I giovani consumano poco vino? I problemi sono altri

Uno degli argomenti più gettonati in questo periodo, nelle discussioni fra colleghi o negli articoli sulla stampa specializzata, è la presunta correlazione fra la riduzione dei consumi di vino in Italia e le abitudini delle nuove generazioni, che si starebbero allontanando da un mondo ritenuto poco attraente, se non addirittura respingente, fatto di racconti noiosi e inutili tecnicismi, preferendo la nuova frontiera delle bevande NoLo (No-Alcohol e Low-Alcohol).

Per citare, riadattandolo alla situazione, un classico della cinematografia italiana: “Qui si sono passati limiti, si sono dette delle cose oltraggiose per il vino, si sono affermate delle assurdità.”

Perché diciamo questo? Il vino, almeno negli ultimi quattro decenni, non è mai stato in cima alla lista delle preferenze dei giovani (prima la quotidianità era molto diversa). Per fare un esempio, i nati negli anni Settanta da ragazzi andavano in birreria perché una bionda alla spina era tanta roba e soprattutto economicamente più abbordabile. Il vino? Tolta la fortuna di chi l’aveva conosciuto fra le mura domestiche – e non parliamo di bottiglie da poco – per molti era un prodotto snob, di nicchia, costoso, “da vecchi”.

Rispetto ai nostri tempi (doloroso vedere questa frase uscire dalla tastiera), ci sono oggi molti luoghi dove consumare vino; si è affermato il fenomeno dell’aperitivo mentre le enoteche ricoprono un ruolo che prima non avevano, affiancate dai wine bar. Tuttavia, raramente capita di vedere i giovani seduti ai tavoli con un calice di bianco o di rosso (forse più le ragazze, che dimostrano gusti migliori su cosa consumare); piuttosto, sono orientati su superalcolici, cocktail e tutto quanto possa “stortarli” a un prezzo ridotto: costo minimo per un danno massimo.

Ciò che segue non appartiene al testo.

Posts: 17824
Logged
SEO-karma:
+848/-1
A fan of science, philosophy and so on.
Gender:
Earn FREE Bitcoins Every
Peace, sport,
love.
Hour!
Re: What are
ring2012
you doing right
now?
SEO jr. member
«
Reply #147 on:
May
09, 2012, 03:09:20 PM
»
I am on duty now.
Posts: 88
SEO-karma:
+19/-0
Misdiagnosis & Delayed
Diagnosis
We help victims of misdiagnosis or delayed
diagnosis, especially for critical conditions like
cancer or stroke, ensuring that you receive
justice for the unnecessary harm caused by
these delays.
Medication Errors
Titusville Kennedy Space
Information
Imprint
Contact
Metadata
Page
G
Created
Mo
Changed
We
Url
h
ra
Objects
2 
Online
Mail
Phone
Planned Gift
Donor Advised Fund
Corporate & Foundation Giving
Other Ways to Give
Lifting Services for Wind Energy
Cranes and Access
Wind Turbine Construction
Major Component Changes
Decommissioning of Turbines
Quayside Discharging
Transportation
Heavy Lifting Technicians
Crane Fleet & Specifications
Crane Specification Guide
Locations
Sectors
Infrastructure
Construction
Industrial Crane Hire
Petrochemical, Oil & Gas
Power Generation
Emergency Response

Ecco, dovendo parlare di ragazzi – non iniziate con la nomenclatura delle generazioni, please – ci si dovrebbe preoccupare non del fatto che bevano poco vino ma di fenomeni come l’abuso di superalcolici, il binge drinking (consumo di quantità importanti in poco tempo), e la mancanza di una cultura del bere responsabile. Fra una decina di anni, sarà interessante vedere le conseguenze di queste abitudini sul fisico dei ventenni di oggi.

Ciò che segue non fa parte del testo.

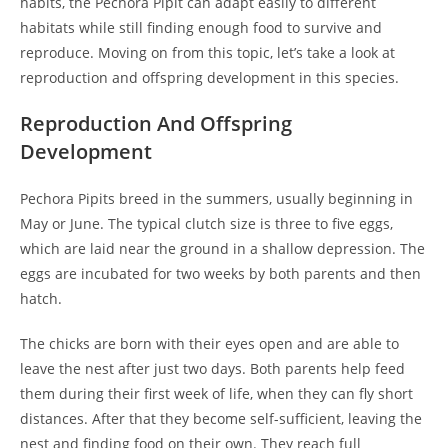
habits, the Pechora Pipit can adapt easily to different
habitats while still finding enough food to survive and
reproduce. Moving on from this topic, let’s take a look at
reproduction and offspring development in this species.
Reproduction And Offspring
Development
Pechora Pipits breed in the summers, usually beginning in
May or June. The typical clutch size is three to five eggs,
which are laid near the ground in a shallow depression. The
eggs are incubated for two weeks by both parents and then
hatch.
The chicks are born with their eyes open and are able to
leave the nest after just two days. Both parents help feed
them during their first week of life, when they can fly short
distances. After that they become self-sufficient, leaving the
nest and finding food on their own. They reach full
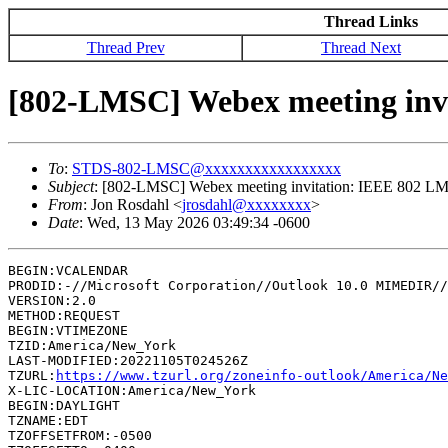
Thread Links
Thread Prev
Thread Next
[802-LMSC] Webex meeting invi
To
:
STDS-802-LMSC@xxxxxxxxxxxxxxxxx
Subject
: [802-LMSC] Webex meeting invitation: IEEE 802 LM
From
: Jon Rosdahl <
jrosdahl@xxxxxxxx
>
Date
: Wed, 13 May 2026 03:49:34 -0600
BEGIN:VCALENDAR

PRODID:-//Microsoft Corporation//Outlook 10.0 MIMEDIR//
VERSION:2.0

METHOD:REQUEST

BEGIN:VTIMEZONE

TZID:America/New_York

LAST-MODIFIED:20221105T024526Z

TZURL:
https://www.tzurl.org/zoneinfo-outlook/America/Ne
X-LIC-LOCATION:America/New_York

BEGIN:DAYLIGHT

TZNAME:EDT

TZOFFSETFROM:-0500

Se vogliamo parlare dei consumi di questa generazione, il tema dovrebbe essere questo o piuttosto il problema degli incidenti stradali provocati dagli under 30 in stato di ebbrezza, perché le conseguenze di queste bevute “per sballarsi” non sono solo quelle che valuteremo in futuro sulla salute ma anche le risse, per non parlare dei morti e feriti causati da persone che si mettono alla guida (non solo di automobili ma anche di moto e scooter) in evidente alterazione alcolica. Preoccupiamoci che i nostri ragazzi capiscano le conseguenze delle loro azioni e iniziamo a fare cultura, a spiegare quali sono i rischi – per loro stessi e gli altri – a insegnare loro a mettere al volante un amico sobrio o a prendere un taxi nel caso abbiano bevuto un bicchiere di troppo. Si può passare una serata piacevole senza ferirsi, procurare danni ad altri o uccidere qualcuno.

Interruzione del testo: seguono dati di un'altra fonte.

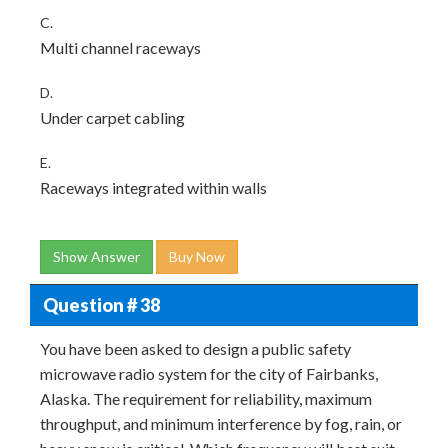
C.
Multi channel raceways
D.
Under carpet cabling
E.
Raceways integrated within walls
Show Answer
Buy Now
Question # 38
You have been asked to design a public safety
microwave radio system for the city of Fairbanks,
Alaska. The requirement for reliability, maximum
throughput, and minimum interference by fog, rain, or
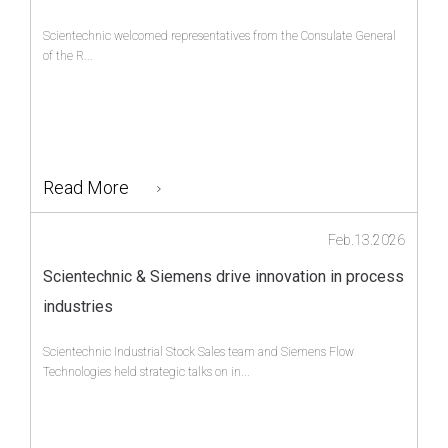
Scientechnic welcomed representatives from the Consulate General
of the R...
Read More
Feb.13.2026
Scientechnic & Siemens drive innovation in process
industries
Scientechnic Industrial Stock Sales team and Siemens Flow
Technologies held strategic talks on in...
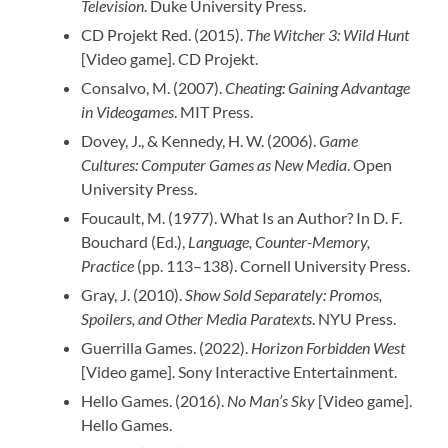
Television
. Duke University Press.
CD Projekt Red. (2015).
The Witcher 3: Wild Hunt
[Video game]. CD Projekt.
Consalvo, M. (2007).
Cheating: Gaining Advantage
in Videogames
. MIT Press.
Dovey, J., & Kennedy, H. W. (2006).
Game
Cultures: Computer Games as New Media
. Open
University Press.
Foucault, M. (1977). What Is an Author? In D. F.
Bouchard (Ed.),
Language, Counter-Memory,
Practice
(pp. 113–138). Cornell University Press.
Gray, J. (2010).
Show Sold Separately: Promos,
Spoilers, and Other Media Paratexts
. NYU Press.
Guerrilla Games. (2022).
Horizon Forbidden West
[Video game]. Sony Interactive Entertainment.
Hello Games. (2016).
No Man’s Sky
[Video game].
Hello Games.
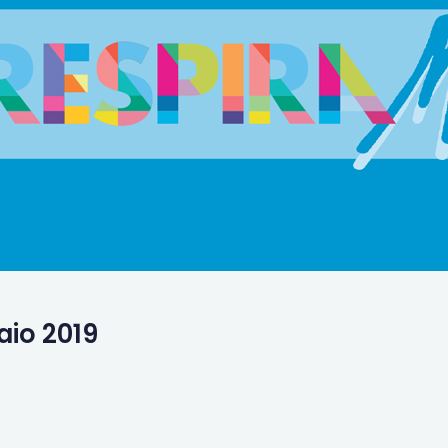
aio 2019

A questo, ovviamente, si potrebbe affiancare un altro tipo di insegnamento, quello del buon bere. Si deve trovare un linguaggio che possa avvicinare e non respingere per raccontare le tante realtà produttive di eccellenza del nostro Paese, per spiegare in termini semplici e accattivanti come degustare e abbinare i vini. Anche l’enoturismo può fare la sua parte, offrendo esperienze coinvolgenti che facciano capire come dietro ad un bicchiere ci siano storie affascinanti che meritano di essere raccontate.

Quando si parla di consumi in calo, si dovrebbe guardare la luna e non il dito che la indica: il problema non sono i giovani. Invitarli a bere o, ribadiamo, stimolare direttamente o indirettamente un consumo smodato, non è sicuramente il modo migliore per crescerli.